== EXTRACTED MATERIAL ==
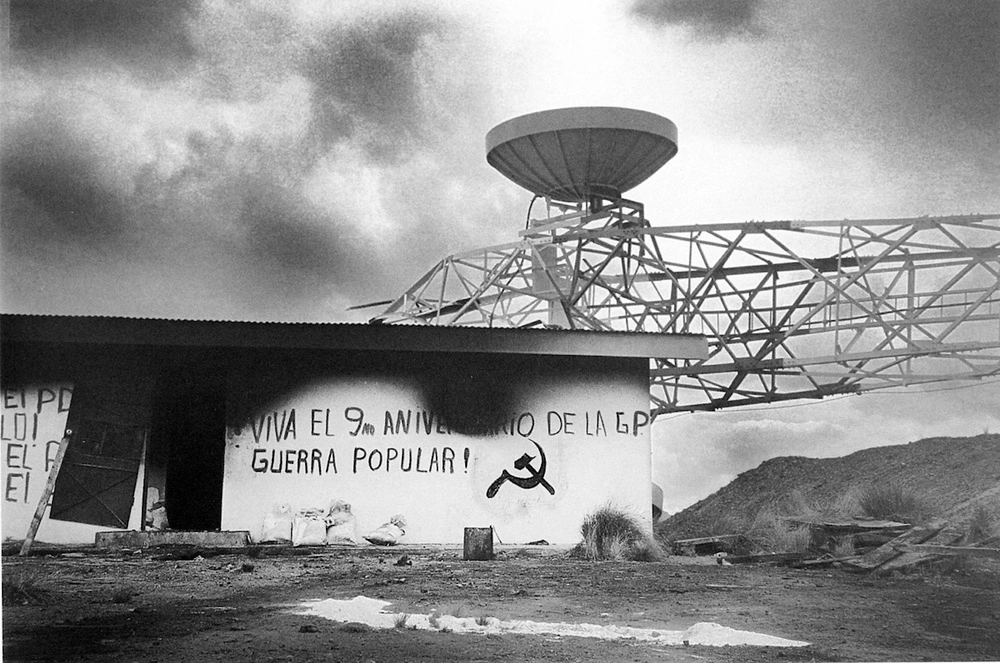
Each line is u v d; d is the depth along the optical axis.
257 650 13.23
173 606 15.84
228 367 21.98
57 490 21.06
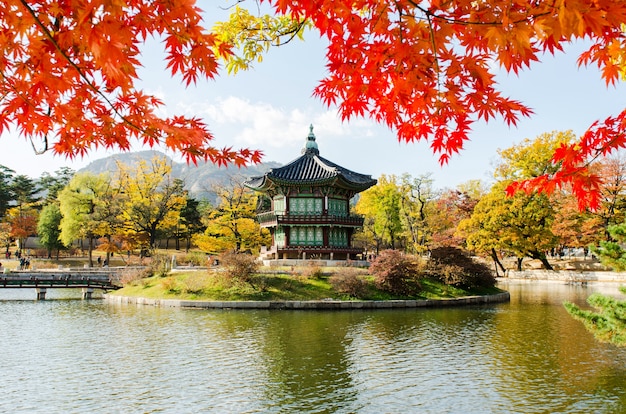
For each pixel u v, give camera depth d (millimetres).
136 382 17531
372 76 4953
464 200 72625
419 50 4449
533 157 56906
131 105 4844
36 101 4594
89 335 26156
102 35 3350
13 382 17562
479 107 4871
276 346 23297
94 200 69875
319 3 4293
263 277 41531
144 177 65812
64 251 88562
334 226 52875
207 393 16297
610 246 15016
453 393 15977
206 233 64000
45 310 36594
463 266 44438
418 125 5594
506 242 59812
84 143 5402
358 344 23688
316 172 53562
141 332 27016
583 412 13977
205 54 4352
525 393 15797
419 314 34312
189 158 5262
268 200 70188
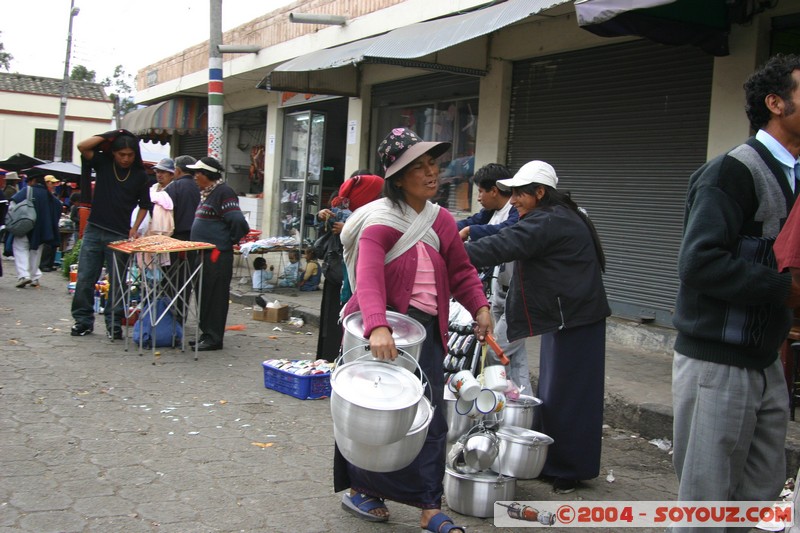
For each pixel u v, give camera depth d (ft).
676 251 23.86
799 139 8.68
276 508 12.19
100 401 17.75
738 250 8.61
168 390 19.15
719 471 8.89
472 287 11.39
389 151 10.66
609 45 25.80
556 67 27.86
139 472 13.44
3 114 105.29
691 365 9.07
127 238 24.81
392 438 9.46
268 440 15.66
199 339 25.14
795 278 7.91
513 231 12.94
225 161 54.44
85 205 24.85
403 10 31.68
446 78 33.09
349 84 37.35
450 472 12.44
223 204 23.66
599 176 26.32
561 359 13.46
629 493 13.84
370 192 19.43
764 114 8.77
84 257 24.82
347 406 9.43
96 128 111.45
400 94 35.99
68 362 21.44
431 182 10.79
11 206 37.76
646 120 24.67
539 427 13.92
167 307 22.97
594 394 13.50
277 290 37.73
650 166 24.59
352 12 35.19
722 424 8.82
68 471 13.29
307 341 27.37
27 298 34.09
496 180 16.75
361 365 10.01
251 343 26.18
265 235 46.32
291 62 31.48
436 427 11.07
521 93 29.30
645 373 21.09
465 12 28.35
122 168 24.43
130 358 22.47
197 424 16.47
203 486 12.96
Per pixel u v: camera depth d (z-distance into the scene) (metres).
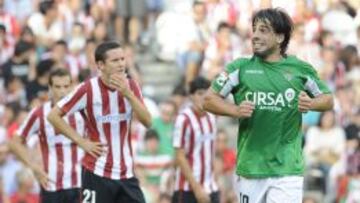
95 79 24.59
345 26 47.34
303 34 44.88
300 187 22.61
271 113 22.44
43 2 46.56
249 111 22.19
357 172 38.78
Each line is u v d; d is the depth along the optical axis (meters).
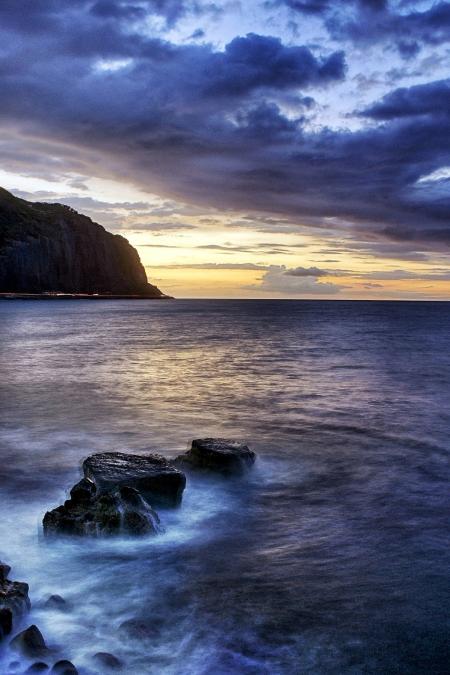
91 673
===
## WHAT IS NEEDED
How many lines in the entries above include the string "camera"? Give only the number.

## RESPONSE BELOW
3